Seven hundred years after a war machine nicknamed Warwolf was used by King Edward I to conquer Caerlaverock Castle, American scholars recreated the ancient weapon for display at the historic Maxwell landmark. A recent British television documentary followed the trials and tribulations of two teams of mediaeval scholars as they attempted to authentically recreate the machine used by Edward I.

 

The 1300 siege of Caerlaverock Castle, in Dumfriesshire, is one of the most celebrated incidents in Maxwell history. The castle housed a Scots garrison which harassed English-held Lochmaben, and Edward I went out of his way to take Caerlaverock through a siege. The author of a contemporary Anglo-Norman ballad wrote: “Caerlaverock was so strong a castle that it feared no siege before the King came there….” The defenders of Caerlaverock, in their lack of fear, did not realize that Edward’s engineers had built a huge trebuchet which would ultimately bring the castle into his hands.
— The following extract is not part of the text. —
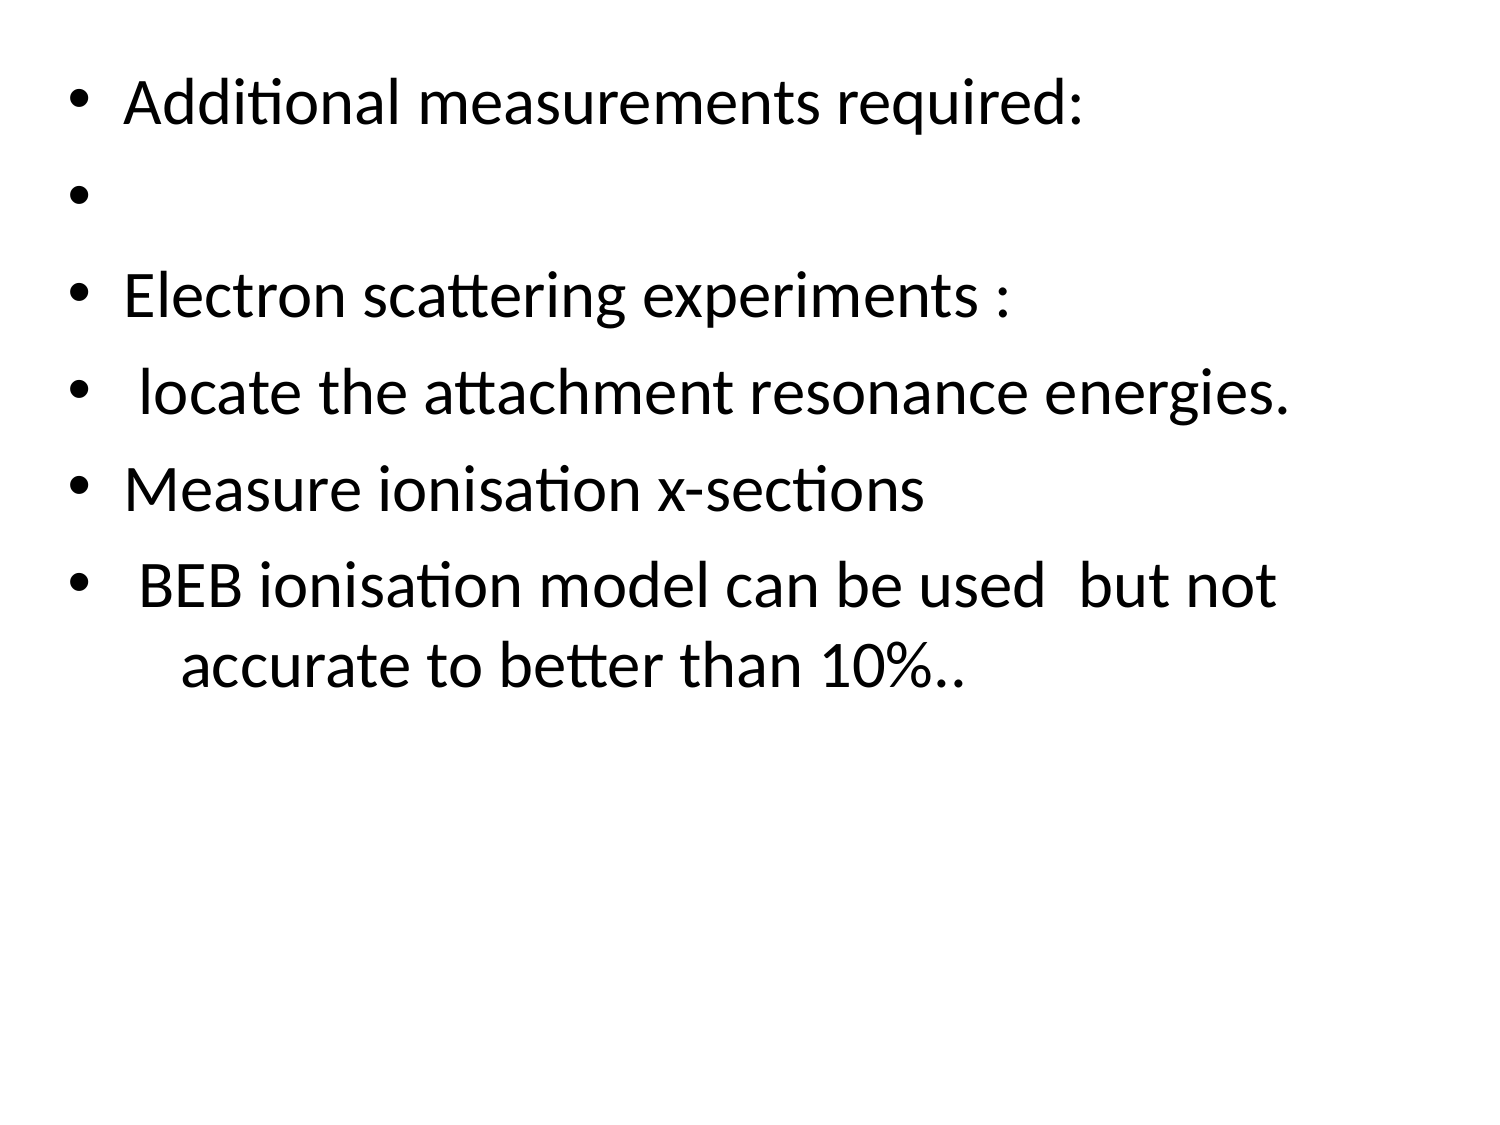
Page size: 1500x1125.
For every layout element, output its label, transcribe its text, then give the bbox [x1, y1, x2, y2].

list Additional measurements required: Electron scattering experiments : locate the attachment resonance energies. Measure ionisation x-sections BEB ionisation model can be used but not accurate to better than 10%.. [52, 50, 1459, 1047]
The trebuchet, nicknamed Warwolf, was a terrifying siege machine capable of hurling ninety 200-pound missiles to smash through the castle walls.

 

The men who built such siege machines were professionals, expert engineers and carpenters, and by the end of the 12th century they had discovered that putting a heavy counterweight on the end of a beam allowed energy to be stored in the counterweight. No pull was needed to release it, only to cock it. That type of machine was called a Trebuchet, and it appeared in the west in the early 13th century.

 

The next change was to abandon the fixed counterweight on the end of the beam, and in its place have a swinging box. There were various advantages to this. With a fixed counterweight, it was hard to change its weight, so the machine would always shoot at the same speed and each projectile of the same weight would land in the same place. To alter range, the users had to use lighter or heavier ammunition. With a swinging box, however, they could load as much or as little weighting material (stones or earth) as they wanted and could change the range by adding or subtracting to the ballast.

 

Knowing how it worked 700 years later was one thing, but recreating the actual weapon was another. No plans for building a trebuchet survived, so two teams of mediaeval scholars set out to build a replica of Warwolf. With a French team and an American team competing, the French got off to a good start by erecting their trebuchet first. The Americans were slower off the mark, but once they ironed out a few technical difficulties they came on strong.

 

In a side-by-side test of the two resulting machines, the French fired first. Their 90-pound missile shot toward a three foot thick “castle wall” that had been built especially for the test, but it fell short of its aim and landed ten feet away. The Americans took note of the French mistakes and made critical adjustments to trajectory and direction, then they fired their 90-pound ball and hit the target right on the button. The American missile smashed through the medieval roof which was placed in front of the castle wall, and it carried on to totally penetrate the castle wall itself. The Americans won the day.

 

The trebuchet was on display at the historical reenactment of the Siege of Caerlaverock Castle in July 2000 and remains on display at the castle.